L'Algérien rencontra ensuite plusieurs fois B. K, chez lui au parc Peltzer de l'ambassade de France, sur les hauteurs d'Alger à Hydra. « Aidé par son ami l'inspecteur et un autre commissaire officiant à l'aéroport d'Alger, Z. A fournit à B.K. des renseignements sur plusieurs Algériens, dont certains vivant en France », explique un compte rendu du quotidien Ennahar. « Ces renseignements étaient ensuite transmis » à un commissaire divisionnaire et attaché de sécurité intérieure de l'ambassade de France « qui se déplaçait souvent dans le véhicule de B. K. », poursuit le quotidien arabophone.

Une sonde chez la police

Selon Ennahar, les renseignements envoyés par WhatsApp et Viber par Z. A concernaient aussi les changements dans le corps de la police, comme le limogeage, en juin 2018, de l'ex-patron de la Sûreté nationale, le général-major Abdelghani Hamel (en prison pour des faits de corruption) ou encore celui, en juillet 2018, du patron de la police des frontières à l'aéroport d'Alger, le commissaire divisionnaire Lahcen Hassaïne. Selon la justice, Z. A envoyait aussi des détails sur ces changements et sur les « luttes intestines au sein de la police ».

L'autre « matière » envoyée par Z. A concernerait les informations liées à l'activité du port d'Alger grâce, notamment, à ses liens avec un officier de la police judiciaire au port chargé de la surveillance des navires et des marins. « Les services de sécurité ont saisi dans le téléphone de l'accusé des envois à B. K concernant deux ressortissants français qui n'avaient pas réussi à obtenir leur visa d'entrée en Algérie, ainsi que des suspects de terrorisme en France, un ex-membre du FIS arrêté en Italie et des véhicules volés recherchés par Interpol », selon Ennahar.

Sept ans de prison

Les renseignements transmis couvraient aussi « le trafic de véhicules [de et vers la France], les faussaires algériens spécialistes en faux passeports et en faux visas, les réseaux de vol d'équipements médicaux en France pour les ramener en Algérie, les affaires de blanchiment d'argent et l'identité de certains demandeurs de visa », détaille le quotidien Echourrouk. Le même journal précise que Z. A obtenait ces informations de la part des policiers et des douaniers « en leur promettant d'accélérer leurs procédures de visa ». Plusieurs personnes sont poursuivies dans cette affaire jugée par le tribunal criminel de Dar El-Beida dans la banlieue est d'Alger.

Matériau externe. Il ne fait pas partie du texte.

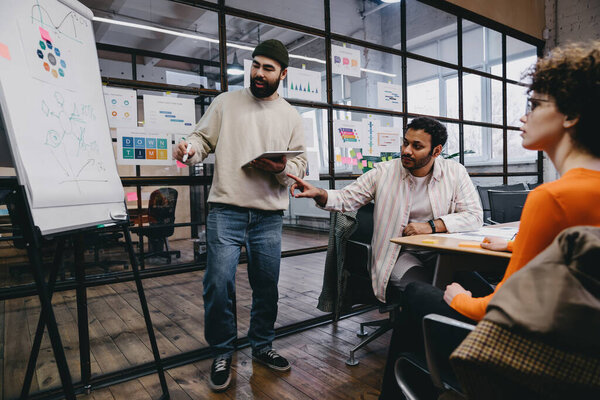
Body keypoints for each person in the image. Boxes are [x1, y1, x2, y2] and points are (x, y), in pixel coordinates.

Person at [379, 40, 600, 399]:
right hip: (583, 343)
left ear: (572, 115)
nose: (524, 116)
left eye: (535, 105)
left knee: (424, 291)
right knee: (467, 272)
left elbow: (497, 310)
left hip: (531, 353)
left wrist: (459, 299)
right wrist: (516, 243)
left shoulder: (551, 198)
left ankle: (406, 390)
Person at [173, 39, 306, 392]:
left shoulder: (291, 116)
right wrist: (188, 150)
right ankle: (222, 351)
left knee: (267, 286)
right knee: (218, 283)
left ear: (283, 74)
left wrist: (280, 168)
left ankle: (261, 345)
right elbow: (200, 140)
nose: (258, 74)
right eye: (256, 65)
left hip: (268, 216)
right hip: (226, 211)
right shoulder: (225, 103)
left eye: (268, 68)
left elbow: (300, 165)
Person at [288, 116, 483, 305]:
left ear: (436, 151)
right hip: (400, 254)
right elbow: (345, 198)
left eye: (417, 146)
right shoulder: (383, 172)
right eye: (405, 143)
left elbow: (474, 216)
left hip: (443, 254)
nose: (406, 150)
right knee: (429, 295)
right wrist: (318, 193)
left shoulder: (454, 172)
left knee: (484, 293)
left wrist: (431, 226)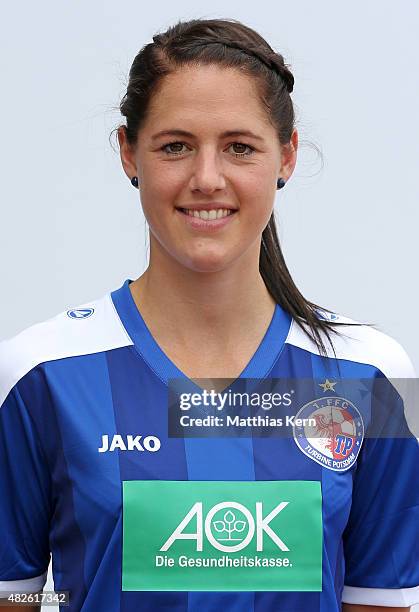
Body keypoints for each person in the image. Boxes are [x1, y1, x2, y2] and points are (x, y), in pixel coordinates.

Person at [0, 17, 418, 612]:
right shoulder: (40, 373)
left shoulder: (370, 376)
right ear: (128, 154)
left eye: (239, 147)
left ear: (287, 156)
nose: (206, 179)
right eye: (175, 146)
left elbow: (378, 601)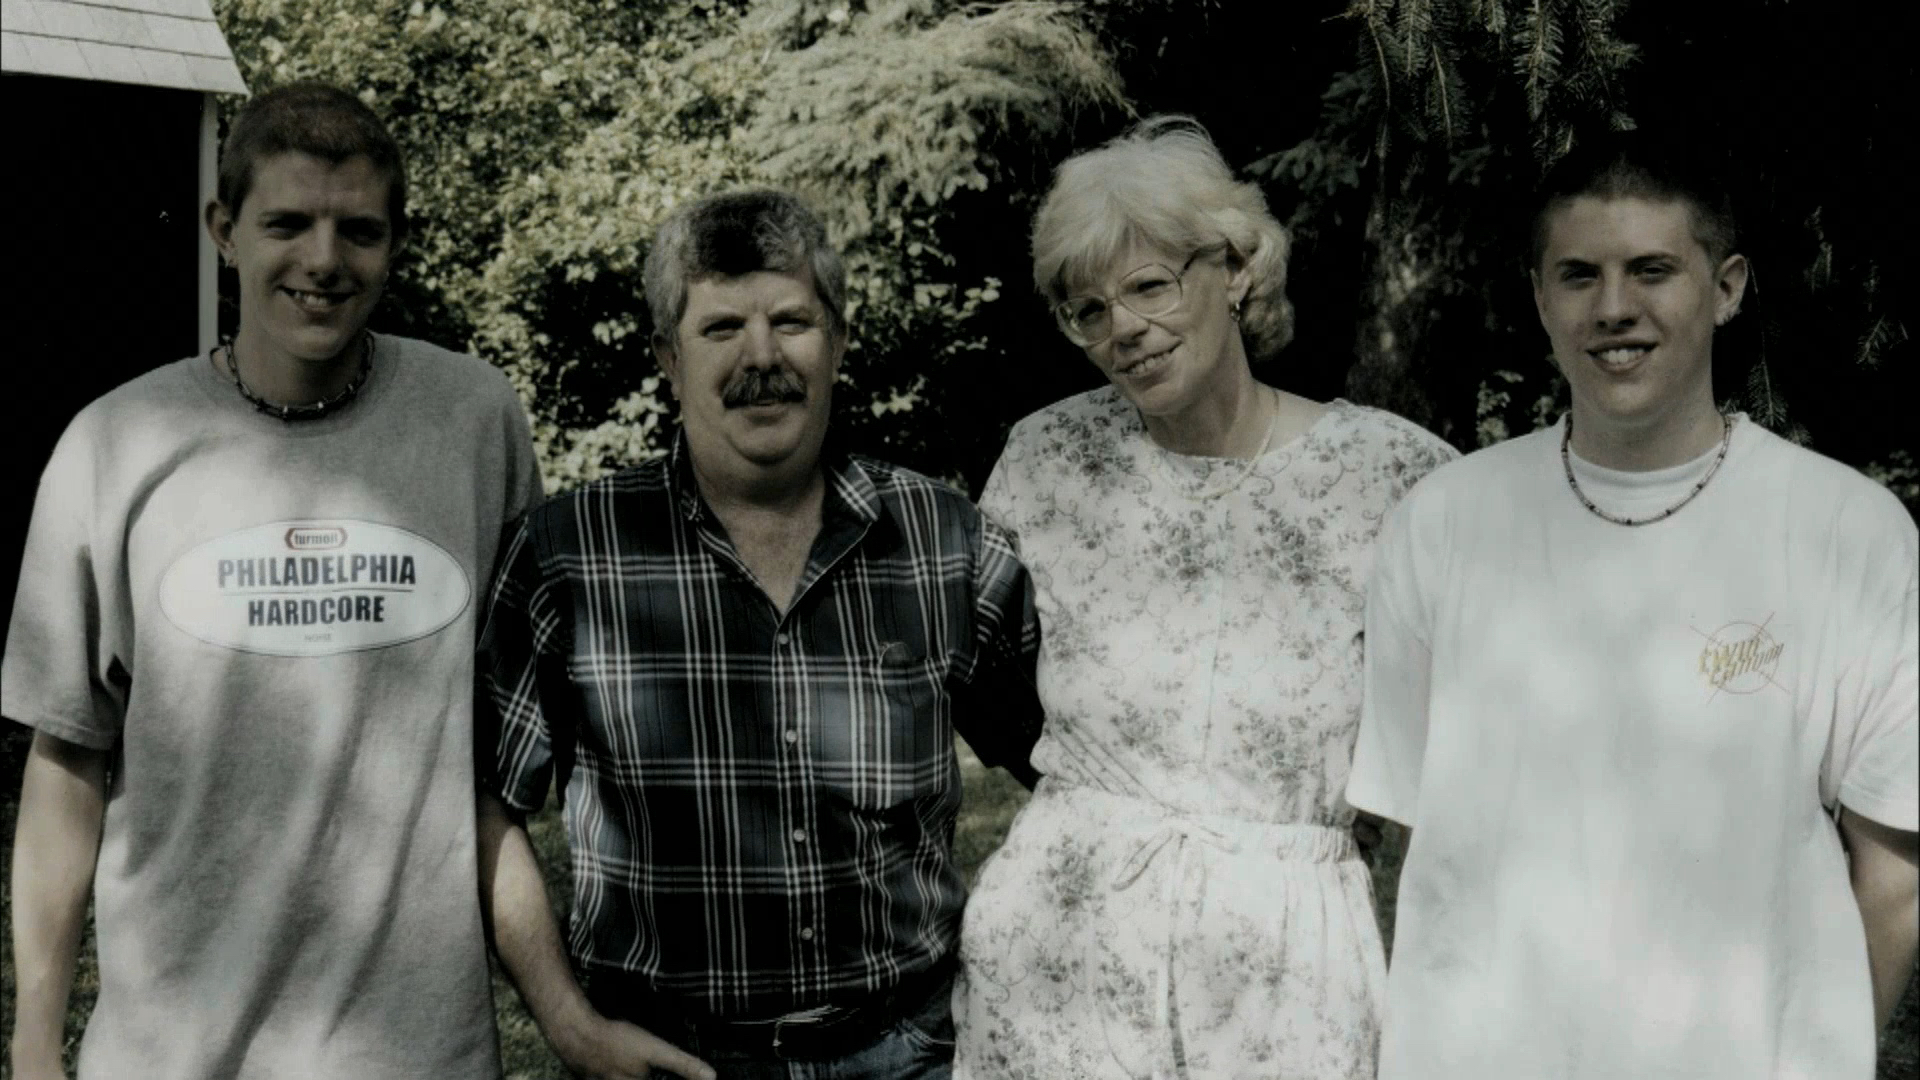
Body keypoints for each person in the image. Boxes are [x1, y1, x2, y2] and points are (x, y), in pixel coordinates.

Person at [1349, 130, 1919, 1078]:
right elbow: (1421, 827)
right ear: (1540, 297)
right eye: (1579, 275)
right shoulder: (1443, 522)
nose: (1614, 308)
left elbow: (1895, 867)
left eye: (1652, 270)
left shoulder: (1848, 533)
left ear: (1727, 287)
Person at [4, 82, 542, 1080]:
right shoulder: (114, 446)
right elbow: (67, 756)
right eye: (287, 223)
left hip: (416, 1053)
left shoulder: (474, 423)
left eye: (359, 230)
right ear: (224, 229)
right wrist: (36, 1035)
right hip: (171, 1052)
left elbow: (498, 762)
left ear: (395, 240)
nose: (324, 261)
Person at [474, 188, 1045, 1080]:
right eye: (721, 328)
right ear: (669, 359)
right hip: (664, 1059)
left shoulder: (942, 541)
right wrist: (571, 1027)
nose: (762, 357)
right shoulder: (569, 554)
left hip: (913, 1052)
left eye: (791, 321)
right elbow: (487, 806)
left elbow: (1070, 765)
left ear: (838, 342)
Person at [951, 117, 1457, 1079]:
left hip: (1285, 968)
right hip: (1060, 955)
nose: (1123, 330)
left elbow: (1471, 751)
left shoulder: (1394, 476)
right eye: (1088, 309)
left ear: (1235, 267)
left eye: (1150, 286)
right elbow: (981, 676)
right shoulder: (1048, 458)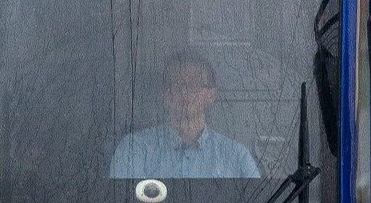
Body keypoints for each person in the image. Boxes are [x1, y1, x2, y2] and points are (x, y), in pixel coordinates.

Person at [110, 50, 260, 180]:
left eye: (194, 84)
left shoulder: (236, 156)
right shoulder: (134, 150)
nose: (184, 91)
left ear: (211, 95)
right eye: (176, 84)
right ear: (164, 93)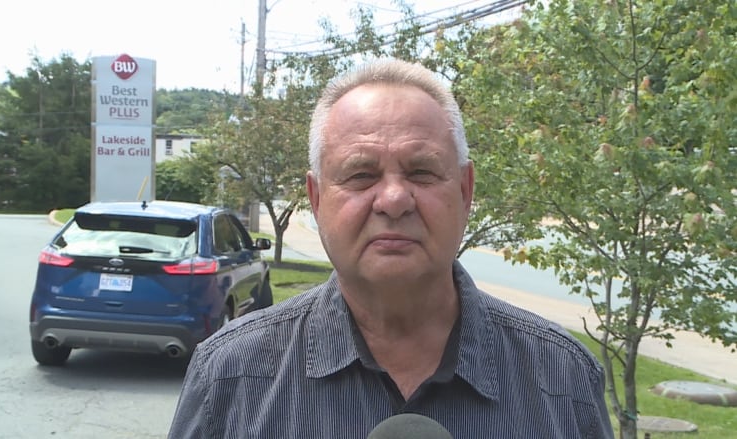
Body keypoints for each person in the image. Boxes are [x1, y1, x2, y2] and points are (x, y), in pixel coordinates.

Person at [168, 58, 614, 438]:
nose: (395, 199)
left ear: (465, 191)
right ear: (317, 198)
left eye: (421, 172)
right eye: (361, 175)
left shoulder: (563, 378)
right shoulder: (229, 375)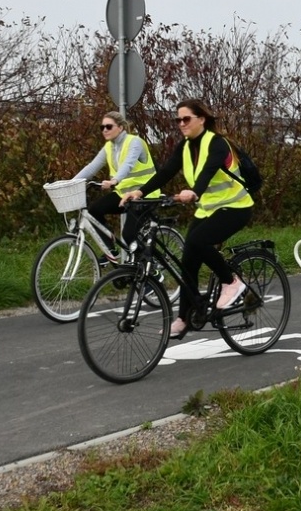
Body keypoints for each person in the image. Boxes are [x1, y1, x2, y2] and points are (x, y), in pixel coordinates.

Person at [121, 99, 252, 340]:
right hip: (208, 210)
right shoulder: (185, 147)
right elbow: (166, 172)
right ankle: (184, 317)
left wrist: (195, 192)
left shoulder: (217, 143)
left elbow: (208, 171)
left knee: (198, 242)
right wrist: (139, 192)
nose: (181, 124)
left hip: (236, 207)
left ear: (201, 119)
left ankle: (231, 281)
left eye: (186, 119)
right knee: (188, 262)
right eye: (178, 120)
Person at [71, 111, 159, 254]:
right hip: (123, 194)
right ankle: (109, 250)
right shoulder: (109, 147)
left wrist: (114, 180)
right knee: (94, 210)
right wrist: (71, 183)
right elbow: (92, 167)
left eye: (109, 126)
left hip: (145, 194)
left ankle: (150, 266)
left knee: (129, 235)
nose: (105, 130)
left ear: (121, 127)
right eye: (102, 127)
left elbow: (128, 164)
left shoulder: (134, 142)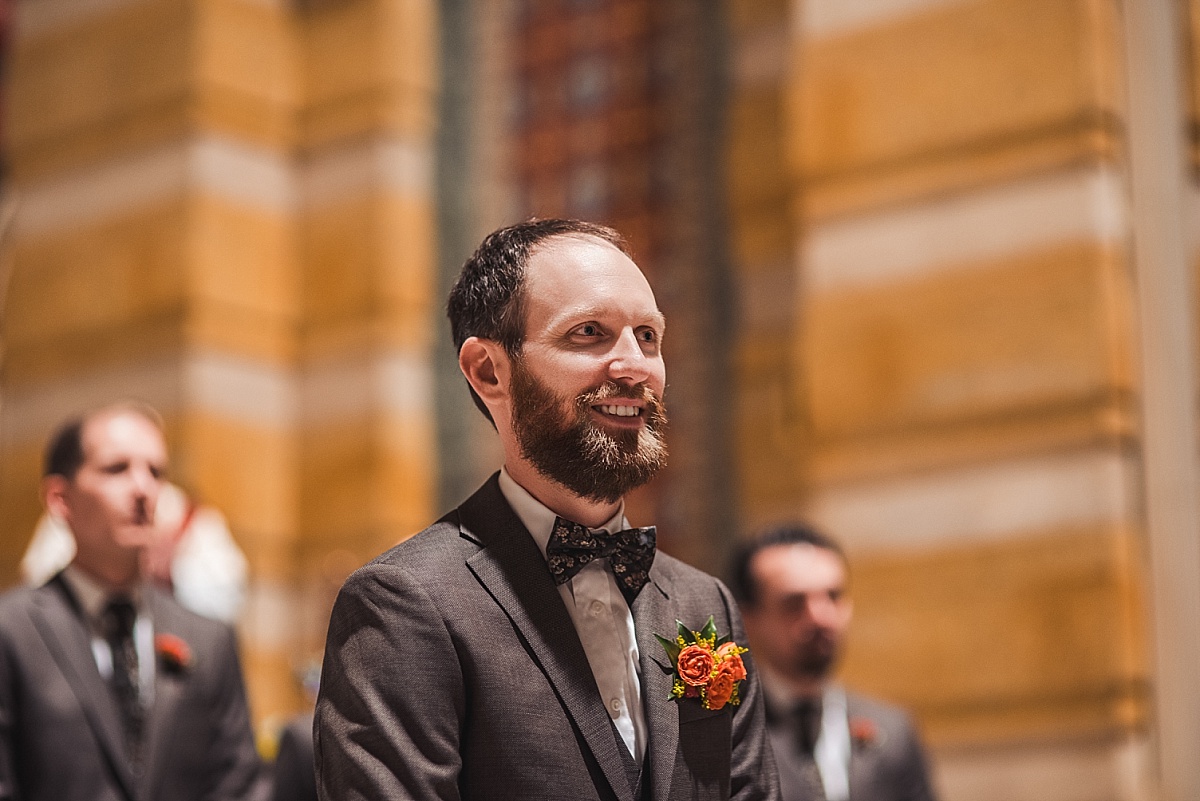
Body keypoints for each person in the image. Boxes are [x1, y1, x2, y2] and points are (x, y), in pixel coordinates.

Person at [315, 219, 779, 801]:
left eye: (648, 336)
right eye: (589, 332)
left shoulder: (704, 604)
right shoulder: (404, 605)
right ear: (489, 371)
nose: (635, 366)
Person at [0, 402, 267, 801]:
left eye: (156, 472)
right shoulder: (11, 632)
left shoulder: (209, 639)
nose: (144, 489)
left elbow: (240, 784)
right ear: (60, 499)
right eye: (116, 469)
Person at [730, 524, 938, 801]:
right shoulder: (731, 732)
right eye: (794, 602)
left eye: (833, 596)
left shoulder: (892, 729)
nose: (820, 617)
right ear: (748, 618)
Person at [19, 482, 249, 624]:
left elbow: (221, 611)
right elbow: (38, 585)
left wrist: (171, 570)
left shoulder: (195, 523)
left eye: (152, 469)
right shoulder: (80, 511)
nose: (139, 484)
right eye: (118, 467)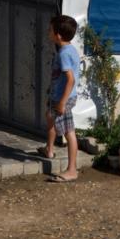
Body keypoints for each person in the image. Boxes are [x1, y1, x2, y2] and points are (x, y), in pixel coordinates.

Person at [42, 15, 81, 182]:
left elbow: (70, 79)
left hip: (63, 98)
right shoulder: (69, 49)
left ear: (58, 35)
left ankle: (72, 169)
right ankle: (48, 149)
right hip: (57, 95)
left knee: (68, 132)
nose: (48, 32)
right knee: (49, 116)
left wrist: (62, 102)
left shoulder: (64, 54)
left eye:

L'accusé Z. A a nié les faits qui lui sont reprochés, évoquant des « discussions amicales » avec K. B au sein de son logement de fonction à l'ambassade. « On n'a même pas pu tout télécharger de ton téléphone tellement il y avait de données », lui a rétorqué le juge. Il a été condamné, mercredi 11 novembre à sept ans de prison ferme ainsi que son ami le policier de l'aéroport. Un cadre des Douanes a été condamné, lui, à trois ans ferme, alors qu'un stagiaire de l'aéroport a écopé de 18 ans. Deux ex-officiers de la police ont été acquittés.